News Release

LSU part of national Tree of Life effort

Grant and Award Announcement

Louisiana State University

LSU's Museum of Natural Science has received $270,000 from the National Science Foundation's Tree of Life Panel to reconstruct the basic outline of the avian tree of life using nuclear DNA sequence comparisons.

The money is part of a $4 million grant split evenly between two groups of researchers and spread out over five years. LSU is working under the umbrella of the Field Museum of Natural History in Chicago, as are the Smithsonian Institution, the University of Florida and Wayne State University in Detroit. The principal investigator for the project at the Field Museum is Shannon Hackett, who received her Ph.D. training in bird genetics at LSU.

The other group working on the project is headed by curators at the American Museum of Natural History in New York. The two groups will coordinate their efforts, said Fred Sheldon, director of LSU's museum.

The NSF Tree of Life Project is an enormous effort to uncover the evolutionary history and characteristics of all groups of organisms. Over the next 10-15 years, a modern scientific view of the evolutionary tree that unites all organisms on Earth will be assembled and made available on the Internet.

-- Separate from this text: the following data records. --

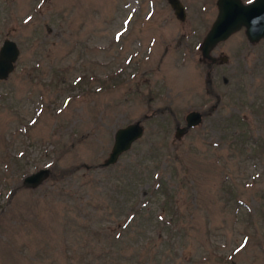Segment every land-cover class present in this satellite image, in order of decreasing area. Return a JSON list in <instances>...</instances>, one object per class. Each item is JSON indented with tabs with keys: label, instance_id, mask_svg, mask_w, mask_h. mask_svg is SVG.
Wrapping results in <instances>:
<instances>
[{
	"label": "rangeland",
	"instance_id": "rangeland-1",
	"mask_svg": "<svg viewBox=\"0 0 264 264\" xmlns=\"http://www.w3.org/2000/svg\"><path fill=\"white\" fill-rule=\"evenodd\" d=\"M216 1L181 0L180 21L166 0H0V46L20 50L0 80V264H83L69 255L86 226L142 203L123 252L151 237L147 264H264V38L241 29L202 59ZM191 110L202 121L177 138ZM135 121L143 136L103 166ZM41 168L46 180L21 185ZM164 197L175 229L161 221ZM99 204L107 212L91 211Z\"/></svg>",
	"mask_w": 264,
	"mask_h": 264
},
{
	"label": "water",
	"instance_id": "water-1",
	"mask_svg": "<svg viewBox=\"0 0 264 264\" xmlns=\"http://www.w3.org/2000/svg\"><path fill=\"white\" fill-rule=\"evenodd\" d=\"M175 17L183 21L186 11L181 0H166ZM217 15L208 32L204 36L200 51L202 59L212 63L216 58L211 55L213 49L227 40L233 33L244 29V33L250 42H259L264 38V0H251L244 3L242 0H217ZM20 50L15 41L5 38L0 46V80L8 78L15 68ZM185 125L176 127L175 136L178 138L189 128L195 127L202 121V113L191 110L185 115ZM144 133L140 121H135L124 127L118 128L114 133V141L108 157L103 166H109L117 162L118 158L130 150L132 145L139 140ZM50 175L49 168H41L29 173L22 178L21 185L34 188L40 185Z\"/></svg>",
	"mask_w": 264,
	"mask_h": 264
},
{
	"label": "trees",
	"instance_id": "trees-1",
	"mask_svg": "<svg viewBox=\"0 0 264 264\" xmlns=\"http://www.w3.org/2000/svg\"><path fill=\"white\" fill-rule=\"evenodd\" d=\"M238 121L242 120L241 117L237 118ZM256 144V142H254ZM149 156L148 155H140L139 158H137L133 163L130 164L132 171L135 172L137 170V173H132L131 178H130V183L127 184L125 187H123V190L128 189V185L131 183H137V180L140 178V172L138 173V168L144 166L147 163ZM142 179V178H141ZM164 183L160 184L158 183L157 186L152 190L153 196H160L162 194V186ZM119 189H121V186H118ZM123 193V192H121ZM124 196V195H122ZM165 198V197H164ZM169 200L165 198L163 203H162V209L166 210L169 215L174 214L172 212V207L169 204ZM124 205V199H117L116 201V209L120 208L119 212L122 211V206ZM145 203H142V206H139L134 212H129L128 214H124L122 216H117L116 219H111L110 224L107 226L102 227L103 224V219L100 220V223H97L98 225L94 227V230H91L90 226H86V229L89 230L91 238H87L85 241V245L78 247L76 250L70 251V259L73 258L74 253H78V256L80 258V261L85 260L83 264H117L118 262L121 261H129V262H134L135 264H147L146 259L142 260V249L144 246L147 244H151L153 242V239L151 237H148V239L143 241L142 245L139 247H135V251L133 253H126L125 251L123 252V249L125 245L129 243V232L130 229H136L137 227V219H141L143 214L145 213ZM104 211L107 212L108 207H101L99 205H95L94 207L91 208V211L94 212H99V211ZM90 211V212H91ZM109 214V213H108ZM114 214V206L111 208L110 212V217L113 216ZM92 215V214H91ZM94 215V214H93ZM92 215V216H93ZM149 216H147V220ZM146 218L144 219L145 221ZM175 216H171L168 219H163L161 218L162 223L167 225L170 228H176L177 224H175L174 220ZM169 228V229H170ZM101 237L102 240H105V245H94L91 246L89 244L90 242H95L97 243L98 237ZM125 244V245H124ZM78 250V251H77ZM69 252V251H68ZM129 254V255H128Z\"/></svg>",
	"mask_w": 264,
	"mask_h": 264
},
{
	"label": "flooded vegetation",
	"instance_id": "flooded-vegetation-1",
	"mask_svg": "<svg viewBox=\"0 0 264 264\" xmlns=\"http://www.w3.org/2000/svg\"><path fill=\"white\" fill-rule=\"evenodd\" d=\"M185 7V6H184ZM185 11H186V8H185ZM243 29V28H242Z\"/></svg>",
	"mask_w": 264,
	"mask_h": 264
}]
</instances>
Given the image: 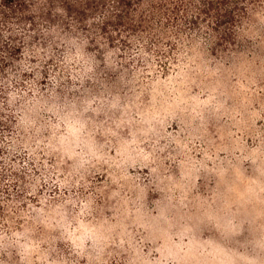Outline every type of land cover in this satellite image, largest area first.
<instances>
[{
  "label": "clouds",
  "instance_id": "clouds-1",
  "mask_svg": "<svg viewBox=\"0 0 264 264\" xmlns=\"http://www.w3.org/2000/svg\"><path fill=\"white\" fill-rule=\"evenodd\" d=\"M262 121L264 0H3L0 264H264Z\"/></svg>",
  "mask_w": 264,
  "mask_h": 264
},
{
  "label": "rangeland",
  "instance_id": "rangeland-1",
  "mask_svg": "<svg viewBox=\"0 0 264 264\" xmlns=\"http://www.w3.org/2000/svg\"><path fill=\"white\" fill-rule=\"evenodd\" d=\"M262 123H264V121H262ZM249 182H250L249 180L245 179V184H247ZM261 195L264 196V194H261ZM257 224L258 225H264V204L258 205V219H257Z\"/></svg>",
  "mask_w": 264,
  "mask_h": 264
},
{
  "label": "trees",
  "instance_id": "trees-1",
  "mask_svg": "<svg viewBox=\"0 0 264 264\" xmlns=\"http://www.w3.org/2000/svg\"><path fill=\"white\" fill-rule=\"evenodd\" d=\"M6 2H10V0H6ZM2 5H3V0H0V6ZM121 43H123V41ZM16 52L17 54H22V49L20 47H17ZM0 163L3 164L4 161H0ZM12 163H15V161L13 160Z\"/></svg>",
  "mask_w": 264,
  "mask_h": 264
}]
</instances>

The LSU Museum of Natural Science is a natural partner in such an endeavor because it possesses the world's largest collection of frozen bird tissues for genetic research, and the museum's curators are nationally recognized experts in bird evolution, said Sheldon. Each of the two groups participating in the study will compare about 25,000 nucleotides of DNA for each of 500 species of birds, or approximately 5 percent of all the bird species in the world. This amounts to 12.5 million nucleotides for each group. LSU is responsible for 10 percent of the sequences –– 1.25 million DNA nucleotides, he said.

The purpose of the project is to determine how the major groups of birds, such as ostriches, penguins, hawks, owls, flamingos and songbirds, are related to one another. Once these historical relationships are established, it will then be possible to reconstruct the evolution of bird behavior, morphology and ecology. Ultimately the goal is to understand the history of avian diversity.